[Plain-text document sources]
____

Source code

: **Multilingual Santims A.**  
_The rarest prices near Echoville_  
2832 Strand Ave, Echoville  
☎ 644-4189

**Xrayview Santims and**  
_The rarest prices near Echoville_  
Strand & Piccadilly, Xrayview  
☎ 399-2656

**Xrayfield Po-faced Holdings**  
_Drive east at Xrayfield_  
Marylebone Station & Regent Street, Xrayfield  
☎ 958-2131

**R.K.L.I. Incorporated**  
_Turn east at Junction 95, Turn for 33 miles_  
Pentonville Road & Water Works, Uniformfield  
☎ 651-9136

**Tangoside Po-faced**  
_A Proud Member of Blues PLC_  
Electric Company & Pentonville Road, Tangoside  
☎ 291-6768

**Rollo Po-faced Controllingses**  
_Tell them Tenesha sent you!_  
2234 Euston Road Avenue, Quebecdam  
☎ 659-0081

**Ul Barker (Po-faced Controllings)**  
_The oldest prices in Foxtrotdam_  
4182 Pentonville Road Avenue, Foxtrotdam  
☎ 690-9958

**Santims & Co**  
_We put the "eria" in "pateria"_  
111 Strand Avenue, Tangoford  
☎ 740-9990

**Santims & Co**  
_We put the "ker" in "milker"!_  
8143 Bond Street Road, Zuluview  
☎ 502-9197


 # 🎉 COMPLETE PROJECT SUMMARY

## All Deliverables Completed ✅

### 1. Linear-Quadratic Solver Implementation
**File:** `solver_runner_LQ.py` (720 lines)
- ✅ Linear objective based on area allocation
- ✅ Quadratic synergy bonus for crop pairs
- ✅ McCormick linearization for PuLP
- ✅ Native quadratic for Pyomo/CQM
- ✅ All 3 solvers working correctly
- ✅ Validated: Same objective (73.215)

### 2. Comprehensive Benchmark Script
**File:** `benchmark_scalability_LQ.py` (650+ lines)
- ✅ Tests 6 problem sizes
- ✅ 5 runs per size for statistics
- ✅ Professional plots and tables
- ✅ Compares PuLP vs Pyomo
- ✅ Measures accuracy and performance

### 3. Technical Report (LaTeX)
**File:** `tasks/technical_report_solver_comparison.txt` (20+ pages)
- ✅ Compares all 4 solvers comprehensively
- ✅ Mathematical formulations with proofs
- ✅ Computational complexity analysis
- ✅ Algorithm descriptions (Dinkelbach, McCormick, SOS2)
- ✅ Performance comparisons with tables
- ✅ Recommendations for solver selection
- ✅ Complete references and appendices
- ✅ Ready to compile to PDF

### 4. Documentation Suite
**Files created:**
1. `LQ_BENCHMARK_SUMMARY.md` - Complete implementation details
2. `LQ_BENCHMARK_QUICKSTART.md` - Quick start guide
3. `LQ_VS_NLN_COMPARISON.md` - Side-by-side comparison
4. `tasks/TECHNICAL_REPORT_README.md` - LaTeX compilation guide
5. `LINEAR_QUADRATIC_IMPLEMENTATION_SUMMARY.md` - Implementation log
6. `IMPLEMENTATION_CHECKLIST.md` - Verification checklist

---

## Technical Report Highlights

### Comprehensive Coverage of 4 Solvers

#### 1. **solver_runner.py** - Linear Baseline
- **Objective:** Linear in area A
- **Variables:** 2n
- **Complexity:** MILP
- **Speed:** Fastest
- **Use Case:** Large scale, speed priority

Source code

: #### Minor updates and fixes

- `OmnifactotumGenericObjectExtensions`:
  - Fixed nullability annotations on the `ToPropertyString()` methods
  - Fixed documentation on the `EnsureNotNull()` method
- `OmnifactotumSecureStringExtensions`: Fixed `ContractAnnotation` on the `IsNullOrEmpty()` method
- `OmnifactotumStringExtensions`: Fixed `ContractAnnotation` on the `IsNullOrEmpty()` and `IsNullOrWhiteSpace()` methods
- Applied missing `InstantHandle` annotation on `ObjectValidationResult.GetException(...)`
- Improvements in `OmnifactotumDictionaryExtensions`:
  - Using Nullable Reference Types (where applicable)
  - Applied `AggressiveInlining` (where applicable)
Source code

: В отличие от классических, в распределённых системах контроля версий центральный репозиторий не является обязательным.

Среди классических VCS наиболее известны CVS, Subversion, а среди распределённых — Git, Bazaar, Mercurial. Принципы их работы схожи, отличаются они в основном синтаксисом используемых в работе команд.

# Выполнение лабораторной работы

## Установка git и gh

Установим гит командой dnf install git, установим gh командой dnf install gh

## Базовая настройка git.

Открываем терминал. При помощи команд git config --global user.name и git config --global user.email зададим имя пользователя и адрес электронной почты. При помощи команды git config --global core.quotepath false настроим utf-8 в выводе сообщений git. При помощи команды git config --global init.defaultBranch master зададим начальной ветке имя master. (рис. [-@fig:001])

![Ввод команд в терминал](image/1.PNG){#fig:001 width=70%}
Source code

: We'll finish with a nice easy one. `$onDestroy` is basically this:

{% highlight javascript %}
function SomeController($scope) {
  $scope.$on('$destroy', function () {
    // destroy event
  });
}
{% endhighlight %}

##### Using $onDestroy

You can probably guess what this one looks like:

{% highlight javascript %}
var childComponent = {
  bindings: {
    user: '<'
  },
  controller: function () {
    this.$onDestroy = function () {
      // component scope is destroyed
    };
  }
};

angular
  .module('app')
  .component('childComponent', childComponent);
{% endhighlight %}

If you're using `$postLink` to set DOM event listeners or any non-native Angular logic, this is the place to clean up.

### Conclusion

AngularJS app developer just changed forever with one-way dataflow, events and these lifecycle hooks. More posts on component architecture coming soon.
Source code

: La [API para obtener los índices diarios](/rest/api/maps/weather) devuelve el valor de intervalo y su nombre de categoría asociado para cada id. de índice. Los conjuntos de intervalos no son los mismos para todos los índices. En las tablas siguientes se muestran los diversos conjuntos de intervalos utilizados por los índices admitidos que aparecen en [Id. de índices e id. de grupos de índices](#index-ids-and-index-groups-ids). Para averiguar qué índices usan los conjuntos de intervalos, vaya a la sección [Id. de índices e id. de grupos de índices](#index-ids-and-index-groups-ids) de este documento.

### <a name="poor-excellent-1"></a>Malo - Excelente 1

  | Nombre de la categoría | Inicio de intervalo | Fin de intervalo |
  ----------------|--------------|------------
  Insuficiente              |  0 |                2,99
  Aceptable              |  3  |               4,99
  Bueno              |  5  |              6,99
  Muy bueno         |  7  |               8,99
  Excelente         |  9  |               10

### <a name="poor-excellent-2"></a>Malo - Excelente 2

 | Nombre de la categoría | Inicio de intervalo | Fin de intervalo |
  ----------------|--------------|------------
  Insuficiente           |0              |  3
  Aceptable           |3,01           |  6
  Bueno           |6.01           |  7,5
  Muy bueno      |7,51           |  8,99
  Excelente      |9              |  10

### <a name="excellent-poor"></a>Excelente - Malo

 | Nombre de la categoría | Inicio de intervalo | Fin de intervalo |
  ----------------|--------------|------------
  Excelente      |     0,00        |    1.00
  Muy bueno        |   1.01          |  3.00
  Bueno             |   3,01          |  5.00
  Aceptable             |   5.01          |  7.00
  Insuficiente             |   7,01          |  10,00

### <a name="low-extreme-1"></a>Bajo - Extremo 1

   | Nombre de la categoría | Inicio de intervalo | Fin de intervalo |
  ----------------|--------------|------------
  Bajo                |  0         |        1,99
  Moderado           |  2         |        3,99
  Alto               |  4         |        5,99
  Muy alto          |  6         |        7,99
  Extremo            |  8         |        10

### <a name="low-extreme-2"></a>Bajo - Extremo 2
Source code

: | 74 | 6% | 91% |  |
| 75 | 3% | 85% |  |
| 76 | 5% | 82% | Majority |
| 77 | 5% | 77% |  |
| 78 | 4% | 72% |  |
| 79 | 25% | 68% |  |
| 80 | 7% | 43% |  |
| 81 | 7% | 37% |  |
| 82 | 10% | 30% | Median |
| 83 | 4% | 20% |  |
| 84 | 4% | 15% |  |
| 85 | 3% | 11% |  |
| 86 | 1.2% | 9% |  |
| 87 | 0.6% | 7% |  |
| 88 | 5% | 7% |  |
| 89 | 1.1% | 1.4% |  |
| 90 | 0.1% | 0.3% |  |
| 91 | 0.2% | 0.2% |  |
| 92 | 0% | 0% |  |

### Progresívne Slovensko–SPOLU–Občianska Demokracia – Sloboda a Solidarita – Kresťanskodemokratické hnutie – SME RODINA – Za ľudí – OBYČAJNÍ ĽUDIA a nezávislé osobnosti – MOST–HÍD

____

◆ **JOB**
Copy all lines from the entries that contain the word "Compares".

◆ **SOLUTION TO THIS PROBLEM**
- ✅ Compares PuLP vs Pyomo
- ✅ Compares all 4 solvers comprehensively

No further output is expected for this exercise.